--- Selected excerpt Enclosed Below ---

HIGH SPEED RAIL ALLIANCE LEADER PRAISES NORTH CAROLINA’S RAIL PLAN -- “An (HSRail) Alliance webinar recently explored how North Carolina – through judicious use of limited resources – is making steady progress toward a long-term plan to connect the entire state with an integrated network of regional trains and buses,” according to Richard Harnish, executive director, High Speed Rail Alliance.

“It (North Carolina) is among the handful of states best positioned to take advantage of federal rail funds; just as more federal funds are flowing. North Carolina has overcome the lack of federal coordination by forming a compact with Virginia to build regional rail that links their major cities to Washington, D.C., and New York,” he added.

In an annual update to its members, Harnish also cited the High Speed and Intercity Rail Program Passenger Rail Program of 2008 as being one of three federal transportation reauthorization bills that “helped North Carolina and other states build a stronger foundation” to get America closer to the network this country needs.

--- End of Enclosed Selected excerpt ---

Your tasks -
A. Give the part of the records that opens with the line containing "與學界共同進行氣候研究" and closes with the line containing "有償利用について詳しくはこちら" as a Markdown table with the columns Row and Line, skipping blank lines. Leave the pictures out.
B. Take the piece on North Carolina's rail plan further, picking up after its last sentence.

--- Dataset extract Enclosed Below ---

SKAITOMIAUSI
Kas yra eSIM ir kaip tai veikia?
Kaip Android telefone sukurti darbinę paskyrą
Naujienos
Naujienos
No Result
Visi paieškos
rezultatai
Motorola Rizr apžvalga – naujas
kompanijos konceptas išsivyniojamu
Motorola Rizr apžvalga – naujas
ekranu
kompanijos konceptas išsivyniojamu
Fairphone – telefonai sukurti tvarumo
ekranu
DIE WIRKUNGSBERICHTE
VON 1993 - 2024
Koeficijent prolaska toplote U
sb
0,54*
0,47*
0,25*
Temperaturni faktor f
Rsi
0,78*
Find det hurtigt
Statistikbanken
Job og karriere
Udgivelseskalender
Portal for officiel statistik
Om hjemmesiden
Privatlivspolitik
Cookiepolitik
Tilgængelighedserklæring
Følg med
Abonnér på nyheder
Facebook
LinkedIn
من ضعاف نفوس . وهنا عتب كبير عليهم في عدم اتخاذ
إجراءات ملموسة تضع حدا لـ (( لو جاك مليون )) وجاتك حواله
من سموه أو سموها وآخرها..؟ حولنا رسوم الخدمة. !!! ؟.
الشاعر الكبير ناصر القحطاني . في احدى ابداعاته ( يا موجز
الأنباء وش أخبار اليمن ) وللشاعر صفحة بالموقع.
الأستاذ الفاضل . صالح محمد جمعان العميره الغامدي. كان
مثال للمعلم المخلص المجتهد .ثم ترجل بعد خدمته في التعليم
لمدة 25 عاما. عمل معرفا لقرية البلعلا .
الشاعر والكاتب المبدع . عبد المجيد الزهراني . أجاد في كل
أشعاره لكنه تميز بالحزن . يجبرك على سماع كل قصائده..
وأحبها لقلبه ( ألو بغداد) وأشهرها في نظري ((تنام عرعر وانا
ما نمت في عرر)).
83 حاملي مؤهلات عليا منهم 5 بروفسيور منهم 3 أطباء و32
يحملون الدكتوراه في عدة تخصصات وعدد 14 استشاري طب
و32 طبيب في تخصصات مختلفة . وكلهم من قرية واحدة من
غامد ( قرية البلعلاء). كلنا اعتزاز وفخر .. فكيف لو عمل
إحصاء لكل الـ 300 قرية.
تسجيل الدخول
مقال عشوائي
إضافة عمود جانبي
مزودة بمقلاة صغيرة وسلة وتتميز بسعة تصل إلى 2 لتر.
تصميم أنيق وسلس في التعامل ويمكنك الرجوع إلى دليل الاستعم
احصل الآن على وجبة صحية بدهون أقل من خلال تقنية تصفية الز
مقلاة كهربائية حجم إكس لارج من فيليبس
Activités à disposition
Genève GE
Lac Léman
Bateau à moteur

--- End of Enclosed Dataset extract ---
--- Dataset extract Enclosed Below ---

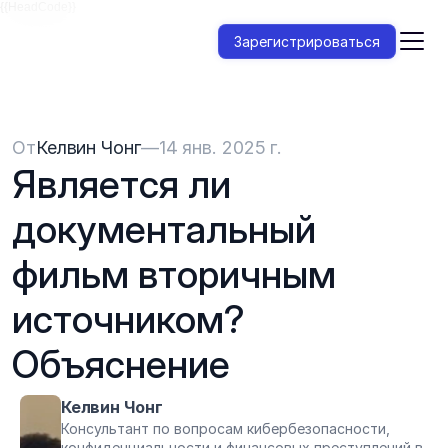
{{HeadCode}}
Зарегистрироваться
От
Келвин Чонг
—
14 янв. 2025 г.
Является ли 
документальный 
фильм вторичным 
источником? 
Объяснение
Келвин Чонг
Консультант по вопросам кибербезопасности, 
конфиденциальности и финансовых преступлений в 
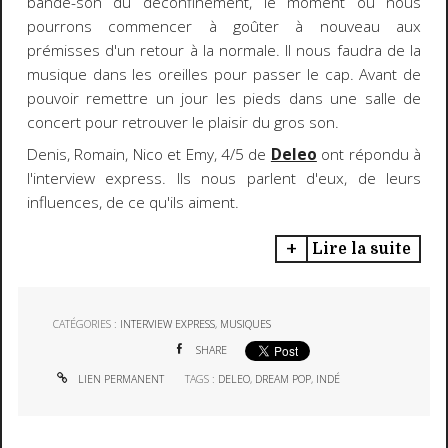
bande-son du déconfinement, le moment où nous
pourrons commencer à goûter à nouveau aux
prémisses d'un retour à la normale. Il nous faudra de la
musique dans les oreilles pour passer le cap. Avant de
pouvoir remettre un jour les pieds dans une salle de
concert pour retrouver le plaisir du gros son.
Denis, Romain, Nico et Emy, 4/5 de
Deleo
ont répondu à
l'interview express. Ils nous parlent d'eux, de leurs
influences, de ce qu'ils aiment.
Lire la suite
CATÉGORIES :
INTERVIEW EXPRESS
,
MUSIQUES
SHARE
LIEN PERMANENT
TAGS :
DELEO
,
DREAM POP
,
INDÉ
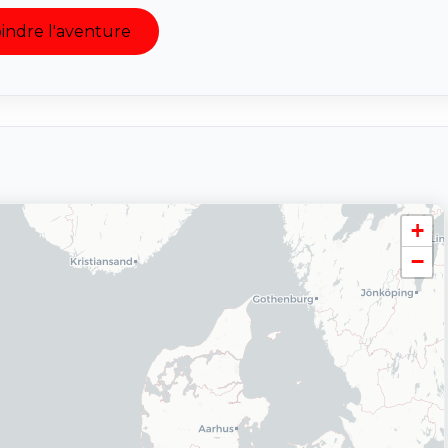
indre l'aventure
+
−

--- End of Enclosed Dataset extract ---
--- Dataset extract Enclosed Below ---

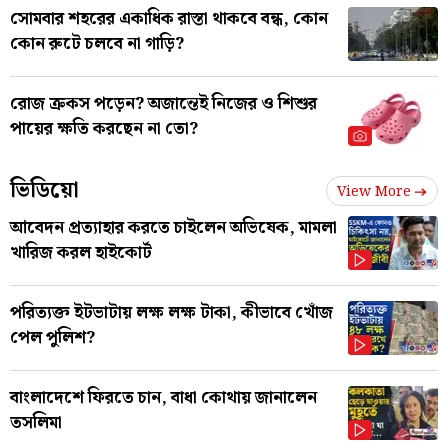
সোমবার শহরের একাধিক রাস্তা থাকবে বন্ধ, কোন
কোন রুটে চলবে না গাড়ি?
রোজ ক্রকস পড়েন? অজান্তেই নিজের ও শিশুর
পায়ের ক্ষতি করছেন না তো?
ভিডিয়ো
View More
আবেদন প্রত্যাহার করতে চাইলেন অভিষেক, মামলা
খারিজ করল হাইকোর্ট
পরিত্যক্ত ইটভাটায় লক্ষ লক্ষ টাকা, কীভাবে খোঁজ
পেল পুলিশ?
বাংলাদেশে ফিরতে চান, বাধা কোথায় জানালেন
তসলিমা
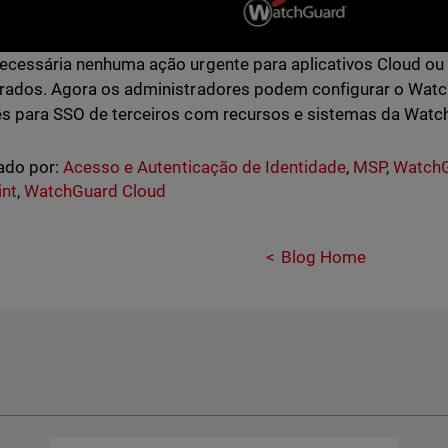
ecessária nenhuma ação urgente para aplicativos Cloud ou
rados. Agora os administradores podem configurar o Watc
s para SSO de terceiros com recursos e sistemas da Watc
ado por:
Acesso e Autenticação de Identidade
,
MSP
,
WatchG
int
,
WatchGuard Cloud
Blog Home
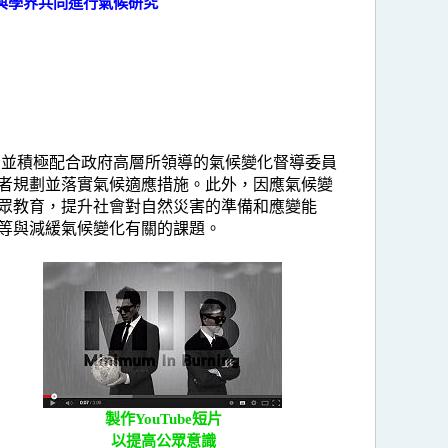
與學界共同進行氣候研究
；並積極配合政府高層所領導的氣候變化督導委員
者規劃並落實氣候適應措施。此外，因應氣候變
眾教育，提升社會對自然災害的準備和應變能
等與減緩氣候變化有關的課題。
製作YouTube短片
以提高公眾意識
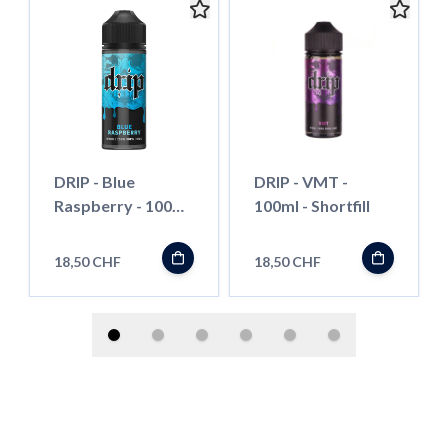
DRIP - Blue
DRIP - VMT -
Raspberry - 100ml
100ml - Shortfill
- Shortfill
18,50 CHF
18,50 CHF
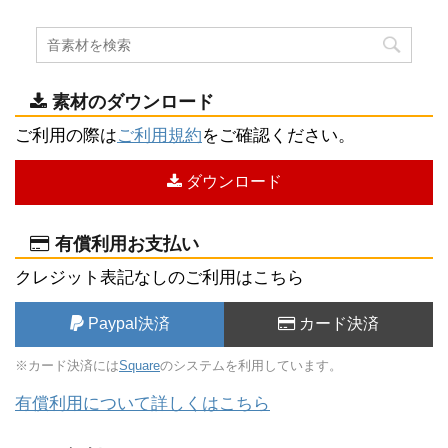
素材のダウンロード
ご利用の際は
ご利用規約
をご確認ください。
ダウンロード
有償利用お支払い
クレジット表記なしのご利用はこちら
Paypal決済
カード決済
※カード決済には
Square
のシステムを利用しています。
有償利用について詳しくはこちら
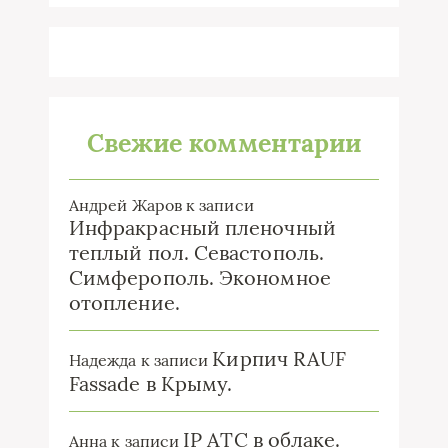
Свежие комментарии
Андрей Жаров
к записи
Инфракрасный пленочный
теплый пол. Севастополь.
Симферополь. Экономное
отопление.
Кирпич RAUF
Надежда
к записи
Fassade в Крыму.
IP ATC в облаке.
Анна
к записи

--- End of Enclosed Dataset extract ---

Task results -
A.
| Row | Line |
|---|---|
| 1 | 與學界共同進行氣候研究 |
| 2 | ；並積極配合政府高層所領導的氣候變化督導委員 |
| 3 | 者規劃並落實氣候適應措施。此外，因應氣候變 |
| 4 | 眾教育，提升社會對自然災害的準備和應變能 |
| 5 | 等與減緩氣候變化有關的課題。 |
| 6 | 製作YouTube短片 |
| 7 | 以提高公眾意識 |
| 8 | DRIP - Blue |
| 9 | DRIP - VMT - |
| 10 | Raspberry - 100ml |
| 11 | 100ml - Shortfill |
| 12 | - Shortfill |
| 13 | 18,50 CHF |
| 14 | 18,50 CHF |
| 15 | 素材のダウンロード |
| 16 | ご利用の際は |
| 17 | ご利用規約 |
| 18 | をご確認ください。 |
| 19 | ダウンロード |
| 20 | 有償利用お支払い |
| 21 | クレジット表記なしのご利用はこちら |
| 22 | Paypal決済 |
| 23 | カード決済 |
| 24 | ※カード決済には |
| 25 | Square |
| 26 | のシステムを利用しています。 |
| 27 | 有償利用について詳しくはこちら |

B.
Two other reauthorization bills have been key in building a stronger foundation for rail – the Consolidated Rail Infrastructure and Safety Improvements Program (2015) and the Federal State Partnership for Intercity Passenger Rail (2021).

The former bill “allowed the FRA to take a more comprehensive approach to the railroad network,” while the latter “included enough resources to get us the tipping point -- If states are aggressive about pursuing the opportunities,” Harnish said.